DOM JUAN — Qu’est-ce ? qu’as-tu ? Dis donc, veux-tu parler ?
SGANARELLE fait le même signe que lui a fait la Statue et baisse la tête — La Statue…
DOM JUAN — Eh bien ! que veux-tu dire, traître ?
SGANARELLE — Je vous dis que la Statue…
DOM JUAN — Eh bien ! la Statue ? je t’assomme, si tu ne parles.
SGANARELLE — La Statue m’a fait signe.
DOM JUAN — La peste le coquin !
SGANARELLE — Elle m’a fait signe, vous dis-je : il n’est rien de plus vrai. Allez-vous-en lui parler vous-même pour voir. Peut-être…
DOM JUAN — Viens, maraud, viens, je te veux bien faire toucher au doigt ta poltronnerie. Prends garde. Le Seigneur Commandeur voudrait-il venir souper avec moi ?
La Statue baisse encore la tête.
SGANARELLE — Je ne voudrais pas en tenir dix pistoles.
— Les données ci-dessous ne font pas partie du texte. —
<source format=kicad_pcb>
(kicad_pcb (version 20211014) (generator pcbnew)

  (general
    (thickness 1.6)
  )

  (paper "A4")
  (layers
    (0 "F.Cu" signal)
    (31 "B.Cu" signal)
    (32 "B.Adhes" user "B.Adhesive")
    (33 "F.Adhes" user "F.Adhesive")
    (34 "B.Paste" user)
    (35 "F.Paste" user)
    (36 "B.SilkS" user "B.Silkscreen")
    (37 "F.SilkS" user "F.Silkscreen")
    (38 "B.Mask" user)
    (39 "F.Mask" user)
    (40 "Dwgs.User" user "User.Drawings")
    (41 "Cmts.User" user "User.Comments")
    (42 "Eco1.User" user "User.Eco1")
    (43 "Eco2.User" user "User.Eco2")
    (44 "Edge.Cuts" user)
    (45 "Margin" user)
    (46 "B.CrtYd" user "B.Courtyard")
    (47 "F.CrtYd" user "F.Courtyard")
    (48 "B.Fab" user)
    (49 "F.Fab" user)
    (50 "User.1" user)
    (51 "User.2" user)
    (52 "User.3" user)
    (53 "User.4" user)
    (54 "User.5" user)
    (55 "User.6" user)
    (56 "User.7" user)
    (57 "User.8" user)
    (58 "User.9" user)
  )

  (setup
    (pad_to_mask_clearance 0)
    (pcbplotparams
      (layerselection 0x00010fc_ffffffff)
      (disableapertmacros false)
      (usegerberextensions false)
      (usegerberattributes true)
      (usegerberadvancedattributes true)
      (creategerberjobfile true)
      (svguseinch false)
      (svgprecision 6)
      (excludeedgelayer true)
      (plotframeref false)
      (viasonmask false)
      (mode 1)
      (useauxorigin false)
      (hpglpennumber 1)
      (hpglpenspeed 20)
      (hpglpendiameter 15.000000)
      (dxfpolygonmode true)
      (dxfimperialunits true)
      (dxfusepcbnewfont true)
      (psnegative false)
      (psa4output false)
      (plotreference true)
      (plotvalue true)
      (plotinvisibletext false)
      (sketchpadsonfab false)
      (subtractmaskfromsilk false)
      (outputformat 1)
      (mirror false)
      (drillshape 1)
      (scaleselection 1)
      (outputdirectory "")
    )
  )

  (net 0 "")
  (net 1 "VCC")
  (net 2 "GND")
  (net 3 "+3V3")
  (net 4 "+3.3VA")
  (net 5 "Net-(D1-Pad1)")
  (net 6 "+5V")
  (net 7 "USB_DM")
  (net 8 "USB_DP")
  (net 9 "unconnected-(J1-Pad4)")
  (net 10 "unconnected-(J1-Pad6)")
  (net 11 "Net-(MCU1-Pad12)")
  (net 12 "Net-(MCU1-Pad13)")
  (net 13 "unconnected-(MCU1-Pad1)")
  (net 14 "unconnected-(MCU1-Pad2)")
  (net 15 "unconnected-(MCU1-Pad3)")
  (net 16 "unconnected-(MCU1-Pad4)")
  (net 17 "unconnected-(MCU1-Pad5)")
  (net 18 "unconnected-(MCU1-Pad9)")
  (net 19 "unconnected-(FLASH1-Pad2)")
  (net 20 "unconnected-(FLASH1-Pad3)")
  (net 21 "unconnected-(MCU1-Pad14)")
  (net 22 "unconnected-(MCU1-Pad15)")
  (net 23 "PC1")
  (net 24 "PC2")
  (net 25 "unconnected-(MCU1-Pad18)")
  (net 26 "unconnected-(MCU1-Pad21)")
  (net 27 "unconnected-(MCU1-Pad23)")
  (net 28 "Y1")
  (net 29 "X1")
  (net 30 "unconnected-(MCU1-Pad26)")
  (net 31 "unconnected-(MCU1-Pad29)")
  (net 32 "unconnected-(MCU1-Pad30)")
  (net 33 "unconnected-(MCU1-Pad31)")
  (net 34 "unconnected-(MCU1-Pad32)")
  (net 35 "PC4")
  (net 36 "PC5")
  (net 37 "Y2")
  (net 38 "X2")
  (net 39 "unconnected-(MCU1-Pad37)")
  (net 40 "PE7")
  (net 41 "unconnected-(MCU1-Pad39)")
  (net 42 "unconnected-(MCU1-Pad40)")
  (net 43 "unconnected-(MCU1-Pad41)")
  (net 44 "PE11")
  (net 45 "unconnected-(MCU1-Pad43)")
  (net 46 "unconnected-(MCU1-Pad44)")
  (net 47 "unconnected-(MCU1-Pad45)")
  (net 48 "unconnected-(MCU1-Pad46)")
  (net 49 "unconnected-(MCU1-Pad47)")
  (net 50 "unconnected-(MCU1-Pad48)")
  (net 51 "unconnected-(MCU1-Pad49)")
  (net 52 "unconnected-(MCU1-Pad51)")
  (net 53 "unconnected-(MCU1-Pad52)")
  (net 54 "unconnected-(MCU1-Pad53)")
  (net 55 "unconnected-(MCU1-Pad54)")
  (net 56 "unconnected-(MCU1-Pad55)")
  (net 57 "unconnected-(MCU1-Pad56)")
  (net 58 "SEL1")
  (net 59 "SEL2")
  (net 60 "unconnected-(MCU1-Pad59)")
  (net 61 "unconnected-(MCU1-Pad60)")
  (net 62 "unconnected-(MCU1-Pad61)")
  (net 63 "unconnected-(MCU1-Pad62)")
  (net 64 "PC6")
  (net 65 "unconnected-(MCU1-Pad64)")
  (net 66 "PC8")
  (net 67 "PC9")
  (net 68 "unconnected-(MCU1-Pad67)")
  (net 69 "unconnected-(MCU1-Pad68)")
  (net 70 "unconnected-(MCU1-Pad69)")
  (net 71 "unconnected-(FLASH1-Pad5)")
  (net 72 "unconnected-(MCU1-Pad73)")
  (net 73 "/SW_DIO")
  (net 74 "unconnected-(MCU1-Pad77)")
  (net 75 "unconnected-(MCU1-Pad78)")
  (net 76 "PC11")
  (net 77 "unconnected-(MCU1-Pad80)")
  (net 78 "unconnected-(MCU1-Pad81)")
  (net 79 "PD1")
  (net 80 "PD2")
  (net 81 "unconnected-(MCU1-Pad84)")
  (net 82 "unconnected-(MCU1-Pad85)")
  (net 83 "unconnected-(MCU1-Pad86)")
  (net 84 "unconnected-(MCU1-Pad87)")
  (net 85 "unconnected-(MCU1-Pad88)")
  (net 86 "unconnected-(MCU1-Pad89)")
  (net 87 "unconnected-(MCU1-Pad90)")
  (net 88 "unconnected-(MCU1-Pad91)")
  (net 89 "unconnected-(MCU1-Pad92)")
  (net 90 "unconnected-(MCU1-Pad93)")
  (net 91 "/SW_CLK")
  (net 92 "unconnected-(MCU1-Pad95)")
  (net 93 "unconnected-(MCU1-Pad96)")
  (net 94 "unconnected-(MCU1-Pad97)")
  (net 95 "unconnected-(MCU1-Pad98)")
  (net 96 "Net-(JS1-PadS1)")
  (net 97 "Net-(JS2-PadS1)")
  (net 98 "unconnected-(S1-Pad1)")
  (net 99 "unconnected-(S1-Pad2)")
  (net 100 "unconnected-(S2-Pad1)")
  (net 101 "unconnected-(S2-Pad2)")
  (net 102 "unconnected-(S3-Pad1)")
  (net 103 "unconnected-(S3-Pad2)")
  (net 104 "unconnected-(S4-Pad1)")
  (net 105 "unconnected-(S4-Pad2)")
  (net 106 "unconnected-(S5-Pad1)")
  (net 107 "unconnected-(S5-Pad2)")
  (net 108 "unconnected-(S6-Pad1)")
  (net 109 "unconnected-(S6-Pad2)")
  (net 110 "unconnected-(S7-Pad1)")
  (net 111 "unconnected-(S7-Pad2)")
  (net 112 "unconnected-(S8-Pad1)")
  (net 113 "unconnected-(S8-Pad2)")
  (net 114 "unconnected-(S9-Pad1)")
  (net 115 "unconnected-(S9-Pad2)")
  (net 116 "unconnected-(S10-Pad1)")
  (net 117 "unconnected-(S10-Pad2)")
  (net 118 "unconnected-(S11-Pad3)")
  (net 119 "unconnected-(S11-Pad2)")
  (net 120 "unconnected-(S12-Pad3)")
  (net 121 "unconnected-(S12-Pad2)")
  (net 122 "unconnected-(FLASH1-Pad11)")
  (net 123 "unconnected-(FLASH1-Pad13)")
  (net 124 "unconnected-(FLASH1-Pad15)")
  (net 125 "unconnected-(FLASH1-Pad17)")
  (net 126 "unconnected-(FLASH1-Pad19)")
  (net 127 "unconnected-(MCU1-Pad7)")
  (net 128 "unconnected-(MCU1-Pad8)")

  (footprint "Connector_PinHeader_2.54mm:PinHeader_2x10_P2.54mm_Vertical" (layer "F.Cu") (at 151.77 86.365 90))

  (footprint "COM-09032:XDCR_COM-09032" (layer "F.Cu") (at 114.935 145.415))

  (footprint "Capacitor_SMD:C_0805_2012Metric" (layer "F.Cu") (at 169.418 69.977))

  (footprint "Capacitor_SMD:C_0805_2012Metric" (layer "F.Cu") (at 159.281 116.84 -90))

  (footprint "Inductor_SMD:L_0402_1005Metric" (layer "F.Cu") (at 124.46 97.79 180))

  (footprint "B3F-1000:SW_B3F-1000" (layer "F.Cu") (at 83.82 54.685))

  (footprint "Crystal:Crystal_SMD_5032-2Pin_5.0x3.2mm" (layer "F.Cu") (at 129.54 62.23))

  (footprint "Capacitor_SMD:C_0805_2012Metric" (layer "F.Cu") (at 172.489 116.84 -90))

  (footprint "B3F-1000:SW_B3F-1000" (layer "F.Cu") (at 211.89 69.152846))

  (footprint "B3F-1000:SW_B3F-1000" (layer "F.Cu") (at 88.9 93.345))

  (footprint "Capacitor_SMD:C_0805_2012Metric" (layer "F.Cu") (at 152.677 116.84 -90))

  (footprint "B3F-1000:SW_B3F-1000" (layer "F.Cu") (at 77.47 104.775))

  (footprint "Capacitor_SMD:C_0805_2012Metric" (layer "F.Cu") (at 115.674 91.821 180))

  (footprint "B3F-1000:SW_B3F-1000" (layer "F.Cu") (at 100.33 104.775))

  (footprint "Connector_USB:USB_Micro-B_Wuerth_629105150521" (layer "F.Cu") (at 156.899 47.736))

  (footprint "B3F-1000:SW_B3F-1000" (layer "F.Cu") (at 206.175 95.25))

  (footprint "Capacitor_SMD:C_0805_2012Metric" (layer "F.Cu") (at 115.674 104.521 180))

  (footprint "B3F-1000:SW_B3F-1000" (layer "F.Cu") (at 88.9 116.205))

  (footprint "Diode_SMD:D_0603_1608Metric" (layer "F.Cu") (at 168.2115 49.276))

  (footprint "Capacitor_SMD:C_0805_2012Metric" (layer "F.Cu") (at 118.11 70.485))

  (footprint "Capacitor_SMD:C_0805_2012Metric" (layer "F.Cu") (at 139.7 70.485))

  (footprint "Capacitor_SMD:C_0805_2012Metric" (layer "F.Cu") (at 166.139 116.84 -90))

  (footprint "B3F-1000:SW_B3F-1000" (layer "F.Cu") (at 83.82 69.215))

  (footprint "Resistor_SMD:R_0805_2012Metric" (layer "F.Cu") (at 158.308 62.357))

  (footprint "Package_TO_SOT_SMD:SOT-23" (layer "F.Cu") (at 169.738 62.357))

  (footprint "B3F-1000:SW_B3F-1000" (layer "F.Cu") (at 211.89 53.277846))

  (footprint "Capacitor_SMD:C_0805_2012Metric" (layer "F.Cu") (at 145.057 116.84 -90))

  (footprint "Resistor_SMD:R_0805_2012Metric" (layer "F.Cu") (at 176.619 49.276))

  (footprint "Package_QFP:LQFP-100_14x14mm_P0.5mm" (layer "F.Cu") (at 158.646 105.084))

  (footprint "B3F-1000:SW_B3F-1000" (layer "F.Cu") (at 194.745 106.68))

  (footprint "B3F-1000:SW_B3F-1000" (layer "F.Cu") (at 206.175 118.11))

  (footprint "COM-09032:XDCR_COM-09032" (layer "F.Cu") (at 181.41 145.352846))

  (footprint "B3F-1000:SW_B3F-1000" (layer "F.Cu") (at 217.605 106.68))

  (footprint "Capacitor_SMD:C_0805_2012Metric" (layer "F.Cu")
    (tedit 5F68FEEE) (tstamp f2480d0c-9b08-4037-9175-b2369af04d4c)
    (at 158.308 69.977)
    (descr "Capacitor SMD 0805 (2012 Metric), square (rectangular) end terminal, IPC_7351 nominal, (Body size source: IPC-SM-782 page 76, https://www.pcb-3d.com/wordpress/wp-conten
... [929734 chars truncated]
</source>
Eh bien ! Monsieur ?
DOM JUAN — Allons, sortons d’ici.
SGANARELLE — Voilà de mes esprits forts, qui ne veulent rien croire.
Molière, Dom Juan
TEXTE 3
LOUIS
Plus tard, l’année d’après
— j’allais mourir à mon tour —
j’ai près de trente-quatre ans maintenant et c’est à cet âge que je mourrai,
l’année d’après,
de nombreux mois déjà que j’attendais à ne rien faire, à tricher, à ne plus savoir,
de nombreux mois que j’attendais d’en avoir fini,
l’année d’après,
comme on ose bouger parfois,
à peine,
devant un danger extrême, imperceptiblement, sans vouloir faire de bruit ou commettre un geste trop violent qui réveillerait l’ennemi et vous détruirait aussitôt,
l’année d’après,
malgré tout,
la peur,
prenant ce risque et sans espoir jamais de survivre,
malgré tout,
l’année d’après,
je décidai de retourner les voir, revenir sur mes pas, aller sur mes traces et faire le voyage,
pour annoncer, lentement, avec soin, avec soin et précision
— ce que je crois —
lentement, calmement, d’une manière posée
— et n’ai-je pas toujours été pour les autres et eux, tout précisément, n’ai-je pas toujours été un homme posé ?,
pour annoncer,
dire,
seulement dire,
ma mort prochaine et irrémédiable,
l’annoncer moi-même, en être l’unique messager,
et paraître
— peut-être ce que j’ai toujours voulu, voulu et décidé, en toutes circonstances et depus le plus loin que j’ose me souvenir —
et paraître pouvoir là encore décider,
me donner et donner aux autres, et à eux, tout précisément, toi, vous elle, ceux-là encore que je ne connais pas (trop tard et tant pis),
me donner et donner aux autres une dernière fois l’illusion d’être responsable de moi-même et d’être, jusqu’à cette extrémité, mon propre maître.